Autodesk Inventor comes with a standard set of built-in materials, but unfortunately they are for the most part unsuitable for the woodworking trades. What you will find are a set of generic materials loosely aimed at metal and plastic trades. You will need some of them such as brass, steel, and rubber when you need to create you own content —which at this point is almost always as there is very little content out there for the wood trades. We will try our best to remedy that by offering up free content which will be located on the Parts Tab, but as for the materials, we will need to build the library. When complete, it will be made available here. There are a few barriers though which I will outline below, along with how Inventor handles materials in general..
Color Representation
The image above and to the right shows a quarter sawn white oak material that I have made. As you are limited to one image per material, what you need to do is make numerous ‘colors’ that will give you more representations of the given species –otherwise it will look like plastic laminate with the same image used over and over. This is perfectly fine in most instances, but if you are preparing a presentation, have a client looking over your shoulder, or just want a more realistic view on screen, you will need to create numerous versions of each species and apply them manually as you go. I’ll create a tutorial on how to manipulate images shortly, but in the long term, the program needs to be updated as to how it handles the images. There needs to be the ability to specify multiple images for a given material, whether the images should tile or not, a setting to allow random (numerous images) or default (single image) placement, and the ability to mirror or flip the images once placed. You can get a good look the way it is, but the process is convoluted and time consuming. The best that can be done at this point is to supply the needed images and describe their use.
How Colors are Applied
As stated earlier, Inventor materials are limited to one color or image per material. The grain pattern will follow the extrusion of the part as is shown in the part to the left which was extruded upwards (if the base image is oriented correctly, which is a horizontally). Some CAM programs use this schema as well to determine grain direction regardless of whether you have a bitmap that shows it. If the image to the right had a blue color, the ‘grain’ would still be in the same direction.
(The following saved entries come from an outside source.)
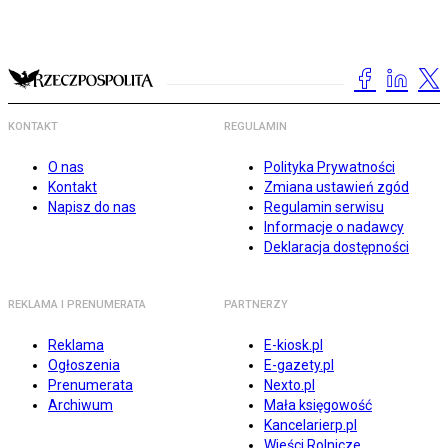
KONTAKT
REGULAMIN
O nas
Polityka Prywatności
Kontakt
Zmiana ustawień zgód
Napisz do nas
Regulamin serwisu
Informacje o nadawcy
Deklaracja dostępności
REKLAMA I PRENUMERATA
PARTNERZY
Reklama
E-kiosk.pl
Ogłoszenia
E-gazety.pl
Prenumerata
Nexto.pl
Archiwum
Mała księgowość
Kancelarierp.pl
Wieści Rolnicze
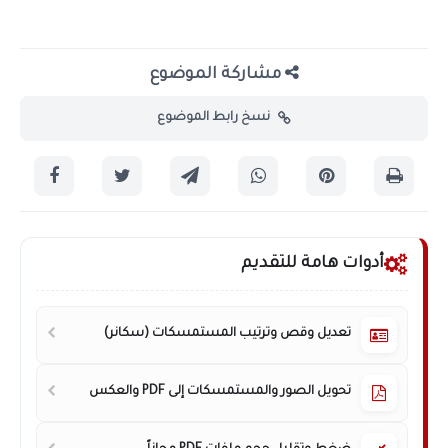
مشاركة الموضوع
نسخ رابط الموضوع
أدوات هامة للتقديم
تعديل وقص وترتيب المستمسكات (سكانر)
تحويل الصور والمستمسكات إلى PDF والعكس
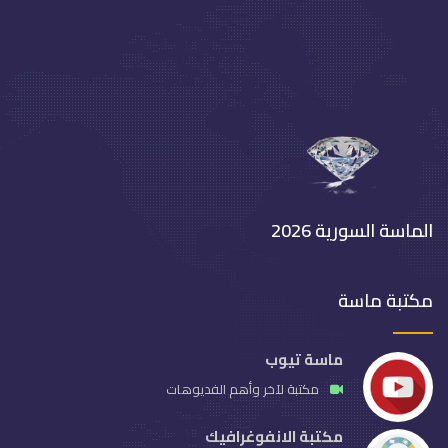
الماسة السورية 2026
مكتبة ماسة
ماسة تيوب
مكتبة لآخر وأهم الفديوهات
مكتبة الانفوغرافيك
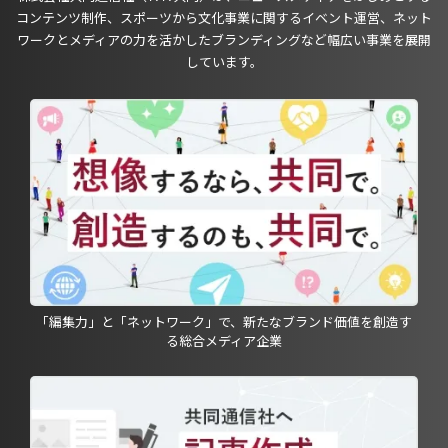
コンテンツ制作、スポーツから文化事業に関するイベント運営、ネット
ワークとメディアの力を活かしたブランディングなど幅広い事業を展開
しています。
「編集力」と「ネットワーク」で、新たなブランド価値を創造す
る総合メディア企業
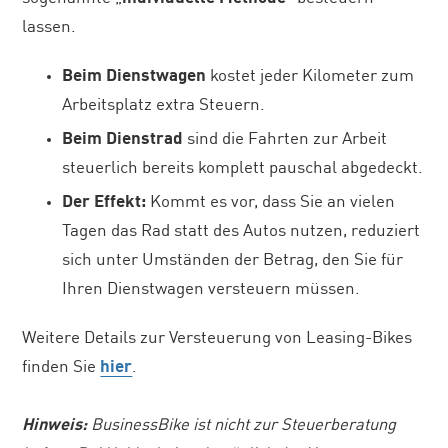
lassen.
Beim Dienstwagen
kostet jeder Kilometer zum
Arbeitsplatz extra Steuern.
Beim Dienstrad
sind die Fahrten zur Arbeit
steuerlich bereits komplett pauschal abgedeckt.
Der Effekt:
Kommt es vor, dass Sie an vielen
Tagen das Rad statt des Autos nutzen, reduziert
sich unter Umständen der Betrag, den Sie für
Ihren Dienstwagen versteuern müssen.
Weitere Details zur Versteuerung von Leasing-Bikes
finden Sie
hier
.
Hinweis:
BusinessBike ist nicht zur Steuerberatung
There are problems with this schema in that extrusions must always start with what would be the profile of the end grain, which is not a natural way to design wood products unless you are starting with pre extruded boards. A good example would be an instance where you are projecting the geometry of a complexly cut rafter tail to a new part. The easy thing to do would be to just extrude in thickness and specify the grain direction, but as-is, you would now need to create a new plane tangential to the plane that your projected geometry is on, create a sketch that represents the board, extrude this profile in length, then go back to the projected geometry sketch, enclose it in a rectangle, and extrude-cut away the negative profile. You can clearly see that the ability to easily describe grain direction is imperative if Inventor is to be adopted by any industry where grain direction is critical to design.
Material Properties
The only property that would generally be used by most people working with Inventor in the wood trades is mass. The mass property along with the volume will give you weight, albeit it would be a rough weight as wood weighs more with a higher moisture content.
I’m not sure if a Finite Element Analysis (FEA) tool such as Algor Simulation (image to the right) would work reliably on an orthotropic material such as wood, and inventor parts currently have no means for adding these properties to begin with. What would be needed is to have the ability to describe material properties for each of the three axes, and have all three vary according to a specified moisture content. From the Mechanical Properties of Wood:
“Wood may be described as an orthotropic material; that is, it has unique and independent mechanical properties in the directions of three mutually perpendicular axes: longitudinal, radial, and tangential. The longitudinal axis L is parallel to the fiber (grain); the radial axis R is normal to the growth rings (perpendicular to the grain in the radial direction); and the tangential axis T is perpendicular to the grain but tangent to the growth rings.”
The most important feature would be the ability to describe moisture content as wood and wood products are hygroscopic in nature, and this fact must be accounted for in the design. There is readily available data that can be used to describe the expansion/contraction characteristics of nearly every lumber species there is, and the ability to do so would lead to a lot less product failures. In non construction industries, a very large part of callbacks are due to designs that did not properly account for these factors. Broken joints, splitting, etc., can be avoided in most cases by using the material’s expansion ratio set to shop conditions, which could then be tested against expected end-use conditions. You can do so now using contact solver and simply changing the parameter, but it is a less than elegant solution. It is also possible to add a moisture content factor using iLogic, and I will give it a shot, but it would be better to have this spelled out at the material level.
And lastly, there are the sheet goods. Most have veneered faces that need to be described, and there are tons of variables. All of which should be pretty easy to define in an iLogic ‘sheet goods’ part. When I get enough images to call a library, I will post the file here for download. Until then, progress will be posted in the forum and in the blog. I will be adding multiple materials to the iCabinet, so keep an eye on that for progress as well. For now, we just need people to donate images of the woods described in the Mechanical Properties of Wood, or, if you have reliable properties for other species, that would be nice as well. Numerous images of every species are needed, including end grain shots. Thanks in advance for any help.